The in the face ad from Flipkart "Sorry, We have shut down... just kidding".. is plain stupid.

No owner of any shop in the right mind says that, even when its time to actually close the shop in night. They say, "badhana", which means "to Grow". So, "Shop badha diya" means "growing the shop" which actual means "closing the shop for today". But no one says that. -_-


----------



## Flash (Mar 24, 2015)

Are they throwing this as a prank for "April 1"??


----------



## sling-shot (Mar 24, 2015)

The idea for app only way might have come from some brilliant thinker/management guru hired with all the billions raised. Money probably is making them forget what made them the success they are - customer service and price. I will not install a mobile app just to buy something hence will leave Flipkart / Myntra for good if they force it.


----------



## kartikoli (Mar 25, 2015)

I can understand high taxes but same is the case with other other companies as well. I am against the fact that these companies make exclusive deals and then we can't buy those, I see lot of adds for yureka phones selling at 2~3k more on olx.
If people's are taking them for a ride then restrict to prepaid orders only but stopping all deliveries is not justified in any way.

I think they should simply stop all deliveries to UP. Amazon dont exist for us


----------



## bssunilreddy (Mar 25, 2015)

Flipkart is giving 10% discount if bought via their APP...


----------



## Flash (Mar 25, 2015)

bssunil said:


> Flipkart is giving 10% discount if bought via their APP...


**Only on selected products**


----------



## $hadow (Mar 25, 2015)

Haven't found any great deal even after using the app.


----------



## vidhubhushan (Mar 25, 2015)

kkn13 said:


> Amazon time!! I hate using apps to browse stuff like this
> a website is always the first preference for everyone
> 
> *what if someone doesnt have a smartphone*(lost,broken or simply living under a rock)
> ...



+1 i don't have one. will get one soon though but am still comfortable on a desktop system


----------



## Vyom (Mar 25, 2015)

It's not about being comfortable. It's about.. Choice.

I can't quickly middle click and open the products in different tabs and then compare the products side by side, add the first product in wishlist and buy the other product, while also reading reviews of another product opened in another tab, and deciding if its worth buying since the price seems to be comparatively more than other shopping site.

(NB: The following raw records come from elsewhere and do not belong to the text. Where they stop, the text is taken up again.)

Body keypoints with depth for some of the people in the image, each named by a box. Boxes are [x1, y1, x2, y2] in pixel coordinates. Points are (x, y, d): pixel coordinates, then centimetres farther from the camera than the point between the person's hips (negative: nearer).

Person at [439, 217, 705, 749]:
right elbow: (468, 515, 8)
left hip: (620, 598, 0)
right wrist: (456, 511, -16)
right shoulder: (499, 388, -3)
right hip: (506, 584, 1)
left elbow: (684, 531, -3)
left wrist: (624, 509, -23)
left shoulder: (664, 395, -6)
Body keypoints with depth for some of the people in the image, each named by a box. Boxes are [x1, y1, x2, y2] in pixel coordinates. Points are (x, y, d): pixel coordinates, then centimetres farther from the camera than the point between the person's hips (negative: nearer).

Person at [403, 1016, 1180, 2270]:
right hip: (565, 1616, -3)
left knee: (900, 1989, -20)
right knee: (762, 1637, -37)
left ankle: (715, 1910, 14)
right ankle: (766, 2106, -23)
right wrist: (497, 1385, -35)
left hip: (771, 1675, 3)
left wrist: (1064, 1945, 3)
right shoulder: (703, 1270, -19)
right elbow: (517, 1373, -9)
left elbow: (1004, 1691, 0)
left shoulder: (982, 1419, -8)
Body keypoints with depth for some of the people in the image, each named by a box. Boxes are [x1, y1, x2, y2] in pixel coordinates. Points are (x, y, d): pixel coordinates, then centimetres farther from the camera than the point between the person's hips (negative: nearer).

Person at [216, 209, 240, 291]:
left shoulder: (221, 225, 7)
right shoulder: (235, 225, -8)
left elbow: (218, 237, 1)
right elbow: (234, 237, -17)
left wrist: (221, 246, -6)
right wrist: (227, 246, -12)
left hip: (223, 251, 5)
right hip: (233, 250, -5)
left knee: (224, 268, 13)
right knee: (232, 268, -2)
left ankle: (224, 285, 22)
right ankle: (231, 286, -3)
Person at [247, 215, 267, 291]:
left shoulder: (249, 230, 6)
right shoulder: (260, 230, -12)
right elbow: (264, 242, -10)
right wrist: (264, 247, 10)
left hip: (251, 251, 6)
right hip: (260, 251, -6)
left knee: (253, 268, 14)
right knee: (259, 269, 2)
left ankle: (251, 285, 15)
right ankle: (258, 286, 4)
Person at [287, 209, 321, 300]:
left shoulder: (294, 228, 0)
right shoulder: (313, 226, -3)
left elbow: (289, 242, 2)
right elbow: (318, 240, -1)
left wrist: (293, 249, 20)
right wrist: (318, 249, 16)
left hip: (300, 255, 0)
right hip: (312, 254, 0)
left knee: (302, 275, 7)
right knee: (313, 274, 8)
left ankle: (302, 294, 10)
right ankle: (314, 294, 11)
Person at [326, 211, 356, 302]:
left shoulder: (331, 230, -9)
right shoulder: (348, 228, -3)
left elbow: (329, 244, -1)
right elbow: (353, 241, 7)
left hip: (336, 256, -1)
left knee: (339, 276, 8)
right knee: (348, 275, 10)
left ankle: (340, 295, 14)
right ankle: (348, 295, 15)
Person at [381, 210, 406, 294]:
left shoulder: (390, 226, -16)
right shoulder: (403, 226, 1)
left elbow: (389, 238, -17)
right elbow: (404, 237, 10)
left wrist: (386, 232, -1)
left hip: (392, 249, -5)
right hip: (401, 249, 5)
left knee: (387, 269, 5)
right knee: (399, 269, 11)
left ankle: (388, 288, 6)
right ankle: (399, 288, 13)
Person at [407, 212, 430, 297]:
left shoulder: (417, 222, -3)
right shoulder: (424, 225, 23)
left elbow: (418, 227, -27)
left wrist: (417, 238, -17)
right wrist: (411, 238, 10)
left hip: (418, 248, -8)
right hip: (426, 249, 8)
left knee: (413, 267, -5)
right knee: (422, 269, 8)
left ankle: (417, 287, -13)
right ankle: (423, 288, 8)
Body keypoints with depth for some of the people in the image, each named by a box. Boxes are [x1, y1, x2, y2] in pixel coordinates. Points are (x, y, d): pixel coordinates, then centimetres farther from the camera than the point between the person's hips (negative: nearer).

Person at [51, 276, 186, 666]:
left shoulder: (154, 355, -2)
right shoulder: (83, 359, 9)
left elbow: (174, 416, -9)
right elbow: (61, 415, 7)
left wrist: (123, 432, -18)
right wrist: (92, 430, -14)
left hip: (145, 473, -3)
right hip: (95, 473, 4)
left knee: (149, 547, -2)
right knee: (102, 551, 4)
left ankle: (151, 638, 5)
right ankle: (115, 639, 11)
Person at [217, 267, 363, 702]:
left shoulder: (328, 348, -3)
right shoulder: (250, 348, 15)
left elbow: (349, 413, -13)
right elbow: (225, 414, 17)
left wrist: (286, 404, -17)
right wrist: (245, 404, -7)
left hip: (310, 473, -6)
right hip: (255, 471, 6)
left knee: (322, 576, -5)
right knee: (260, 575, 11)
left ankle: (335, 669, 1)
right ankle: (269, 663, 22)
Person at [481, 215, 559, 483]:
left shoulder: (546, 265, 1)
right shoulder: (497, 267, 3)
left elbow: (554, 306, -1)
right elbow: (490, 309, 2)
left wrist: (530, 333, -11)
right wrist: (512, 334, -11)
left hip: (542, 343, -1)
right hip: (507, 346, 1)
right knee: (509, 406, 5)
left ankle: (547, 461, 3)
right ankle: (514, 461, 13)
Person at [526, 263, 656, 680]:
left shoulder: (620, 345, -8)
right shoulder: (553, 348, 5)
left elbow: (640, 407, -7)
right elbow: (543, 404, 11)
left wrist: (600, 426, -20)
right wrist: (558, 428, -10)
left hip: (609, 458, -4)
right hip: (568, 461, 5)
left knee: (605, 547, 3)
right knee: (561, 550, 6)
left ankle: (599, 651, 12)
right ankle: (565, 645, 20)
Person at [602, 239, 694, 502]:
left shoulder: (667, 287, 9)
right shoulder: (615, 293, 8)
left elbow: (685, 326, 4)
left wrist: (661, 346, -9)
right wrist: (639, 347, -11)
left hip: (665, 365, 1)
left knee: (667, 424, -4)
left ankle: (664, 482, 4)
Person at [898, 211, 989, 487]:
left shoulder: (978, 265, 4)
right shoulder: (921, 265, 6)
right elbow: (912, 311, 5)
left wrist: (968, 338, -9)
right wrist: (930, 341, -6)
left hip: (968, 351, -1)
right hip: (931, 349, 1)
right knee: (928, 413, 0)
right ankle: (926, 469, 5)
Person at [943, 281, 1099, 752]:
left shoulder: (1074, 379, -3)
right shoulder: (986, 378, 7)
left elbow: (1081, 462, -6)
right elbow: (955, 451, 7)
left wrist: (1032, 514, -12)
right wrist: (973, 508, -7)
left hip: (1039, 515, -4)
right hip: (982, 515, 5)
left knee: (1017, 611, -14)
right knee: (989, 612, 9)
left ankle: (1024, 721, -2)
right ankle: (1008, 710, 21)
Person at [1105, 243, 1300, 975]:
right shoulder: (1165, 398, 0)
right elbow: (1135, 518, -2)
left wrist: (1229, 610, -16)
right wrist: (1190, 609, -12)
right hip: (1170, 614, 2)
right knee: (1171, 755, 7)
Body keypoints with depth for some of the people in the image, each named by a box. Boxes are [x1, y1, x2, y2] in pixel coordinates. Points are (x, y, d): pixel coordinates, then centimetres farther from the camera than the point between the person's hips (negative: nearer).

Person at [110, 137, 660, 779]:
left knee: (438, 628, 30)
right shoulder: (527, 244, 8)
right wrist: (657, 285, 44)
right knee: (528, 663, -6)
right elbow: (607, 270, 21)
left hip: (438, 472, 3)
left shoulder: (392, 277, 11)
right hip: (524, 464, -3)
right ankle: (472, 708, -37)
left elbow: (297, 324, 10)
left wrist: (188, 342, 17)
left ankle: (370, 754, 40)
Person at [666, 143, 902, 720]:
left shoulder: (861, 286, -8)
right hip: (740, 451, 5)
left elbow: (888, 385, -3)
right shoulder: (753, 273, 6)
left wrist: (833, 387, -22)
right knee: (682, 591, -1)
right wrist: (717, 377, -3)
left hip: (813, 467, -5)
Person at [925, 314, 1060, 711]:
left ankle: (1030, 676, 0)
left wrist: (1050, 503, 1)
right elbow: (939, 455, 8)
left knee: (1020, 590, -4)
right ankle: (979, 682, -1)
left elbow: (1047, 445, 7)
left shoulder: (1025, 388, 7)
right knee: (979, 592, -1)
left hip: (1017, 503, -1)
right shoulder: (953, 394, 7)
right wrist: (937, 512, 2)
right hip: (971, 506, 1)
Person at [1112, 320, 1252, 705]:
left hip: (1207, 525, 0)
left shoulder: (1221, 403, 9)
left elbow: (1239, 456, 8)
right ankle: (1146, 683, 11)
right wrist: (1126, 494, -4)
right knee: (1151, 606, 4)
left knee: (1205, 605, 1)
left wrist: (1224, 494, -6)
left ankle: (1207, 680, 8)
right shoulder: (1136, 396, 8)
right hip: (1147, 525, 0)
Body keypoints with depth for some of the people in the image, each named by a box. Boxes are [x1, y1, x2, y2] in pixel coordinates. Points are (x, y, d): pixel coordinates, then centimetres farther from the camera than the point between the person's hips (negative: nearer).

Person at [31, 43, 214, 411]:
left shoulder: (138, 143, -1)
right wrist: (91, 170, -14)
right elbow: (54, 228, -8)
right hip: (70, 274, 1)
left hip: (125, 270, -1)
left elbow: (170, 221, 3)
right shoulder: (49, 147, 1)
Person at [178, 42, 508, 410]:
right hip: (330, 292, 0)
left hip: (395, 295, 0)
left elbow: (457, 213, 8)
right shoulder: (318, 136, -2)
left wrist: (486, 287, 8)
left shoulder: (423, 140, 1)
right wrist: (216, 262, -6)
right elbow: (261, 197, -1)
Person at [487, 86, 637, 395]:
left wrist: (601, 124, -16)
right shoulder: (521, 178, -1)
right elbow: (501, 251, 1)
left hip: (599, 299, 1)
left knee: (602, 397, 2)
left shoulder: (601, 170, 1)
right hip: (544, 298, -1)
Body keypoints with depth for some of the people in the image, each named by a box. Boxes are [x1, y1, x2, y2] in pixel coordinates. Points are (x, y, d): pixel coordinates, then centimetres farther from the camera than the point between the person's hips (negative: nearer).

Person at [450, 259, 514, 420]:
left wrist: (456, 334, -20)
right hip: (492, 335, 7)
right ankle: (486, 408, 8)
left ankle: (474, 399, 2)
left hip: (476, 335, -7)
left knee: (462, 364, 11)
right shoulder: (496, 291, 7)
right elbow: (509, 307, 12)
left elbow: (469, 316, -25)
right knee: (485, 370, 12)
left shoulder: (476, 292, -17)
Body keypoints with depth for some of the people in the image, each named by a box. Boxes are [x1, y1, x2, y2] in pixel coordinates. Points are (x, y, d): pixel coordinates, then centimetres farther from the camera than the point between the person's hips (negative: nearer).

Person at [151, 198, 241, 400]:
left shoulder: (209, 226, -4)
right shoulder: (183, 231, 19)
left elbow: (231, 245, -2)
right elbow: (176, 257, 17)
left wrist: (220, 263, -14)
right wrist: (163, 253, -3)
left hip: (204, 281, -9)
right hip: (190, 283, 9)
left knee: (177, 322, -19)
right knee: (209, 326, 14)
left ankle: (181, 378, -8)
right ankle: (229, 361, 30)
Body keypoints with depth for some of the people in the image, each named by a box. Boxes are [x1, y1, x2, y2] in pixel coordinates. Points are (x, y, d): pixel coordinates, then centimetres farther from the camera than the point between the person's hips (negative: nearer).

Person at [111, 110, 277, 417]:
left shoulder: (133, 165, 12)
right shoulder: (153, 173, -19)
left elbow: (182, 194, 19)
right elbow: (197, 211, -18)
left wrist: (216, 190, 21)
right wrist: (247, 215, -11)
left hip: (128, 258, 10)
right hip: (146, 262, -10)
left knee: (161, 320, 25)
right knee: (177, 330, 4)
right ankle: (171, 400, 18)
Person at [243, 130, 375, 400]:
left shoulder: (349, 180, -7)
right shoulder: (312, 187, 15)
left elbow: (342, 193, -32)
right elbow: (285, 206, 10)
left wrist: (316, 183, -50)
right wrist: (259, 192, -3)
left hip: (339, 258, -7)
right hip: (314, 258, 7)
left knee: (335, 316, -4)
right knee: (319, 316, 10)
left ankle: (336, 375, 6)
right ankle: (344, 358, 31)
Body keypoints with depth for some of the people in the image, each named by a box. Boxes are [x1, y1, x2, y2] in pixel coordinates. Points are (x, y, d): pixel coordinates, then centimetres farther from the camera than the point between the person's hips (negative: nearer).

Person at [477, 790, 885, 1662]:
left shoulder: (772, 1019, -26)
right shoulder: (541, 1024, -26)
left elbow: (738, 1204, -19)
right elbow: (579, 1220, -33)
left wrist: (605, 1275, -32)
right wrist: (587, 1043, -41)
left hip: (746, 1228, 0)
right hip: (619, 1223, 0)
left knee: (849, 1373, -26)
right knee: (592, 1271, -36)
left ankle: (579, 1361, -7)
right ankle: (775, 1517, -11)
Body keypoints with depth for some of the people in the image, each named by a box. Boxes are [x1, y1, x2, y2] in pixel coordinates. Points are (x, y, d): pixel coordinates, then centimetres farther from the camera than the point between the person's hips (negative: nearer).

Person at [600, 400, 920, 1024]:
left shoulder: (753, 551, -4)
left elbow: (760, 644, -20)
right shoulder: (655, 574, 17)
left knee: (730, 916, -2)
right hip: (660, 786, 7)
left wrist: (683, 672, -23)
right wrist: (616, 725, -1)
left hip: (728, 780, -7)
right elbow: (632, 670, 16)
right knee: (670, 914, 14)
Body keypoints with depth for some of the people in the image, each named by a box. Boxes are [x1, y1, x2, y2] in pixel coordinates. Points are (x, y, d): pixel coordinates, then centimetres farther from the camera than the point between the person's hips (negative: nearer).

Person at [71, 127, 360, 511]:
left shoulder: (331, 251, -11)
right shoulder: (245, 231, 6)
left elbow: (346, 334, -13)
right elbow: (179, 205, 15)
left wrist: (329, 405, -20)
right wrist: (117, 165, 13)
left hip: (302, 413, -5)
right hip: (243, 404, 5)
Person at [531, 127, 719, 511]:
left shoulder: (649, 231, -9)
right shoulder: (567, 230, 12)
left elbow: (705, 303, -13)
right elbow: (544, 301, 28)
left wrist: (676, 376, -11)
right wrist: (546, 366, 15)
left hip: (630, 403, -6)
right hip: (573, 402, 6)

Having said that, I think FK is trolling big time, in preparation for the April fool.


----------



## Faun (Mar 25, 2015)

Vyom said:


> Having said that, I think FK is trolling big time, in preparation for the April fool.



Yeah, no **** sherlock.


----------



## cbs_infosys (Mar 26, 2015)

*Website Vs Mobile App*


No of Mobiles Phones are higher than PCs

64% of Internet Traffic is now done using a mobile

People use a Mobile App 6 times more than a Website

79% Smartphone users use Mobile Phones for purchasing decisions

50% of users make purchase on mobile within 1 hour

73% of Business Owners use Mobile Apps daily


----------



## Flash (Mar 26, 2015)

*Re: Website Vs Mobile App*



cbs_infosys said:


> No of Mobiles Phones are higher than PCs
> 64% of Internet Traffic is now done using a mobile
> People use a Mobile App 6 times more than a Website
> 79% Smartphone users use Mobile Phones for purchasing decisions
> ...



Majority of the people who are using mobiles are not using internet, and limit their mobile use to watching videos/hearing music/SMS.
Not all the people use 3G in India to aid the worry-free money transaction in mobiles.
Shopping via PC > Shopping via mobile.


----------



## $hadow (Mar 26, 2015)

We are still using 2g and 3g is still a dream for majority. And shopping via mobile is still something not everyone is comfortable with.


----------



## cute.bandar (Mar 27, 2015)

This shutting down of website idea is as I see it is sheer incompetence/laziness . They are like a billion $ company and they can't manage to run a website ?  wtf !


----------



## AshurainX (Mar 28, 2015)

Damn...i hate touchscreens.


----------



## Flash (Mar 28, 2015)

Why India’s Flipkart abandoned its mobile website | Mobile Website


----------



## $hadow (Mar 28, 2015)

^^Their loss. These figures never meant the amount of purchases being done. It is only traffic percentage.


----------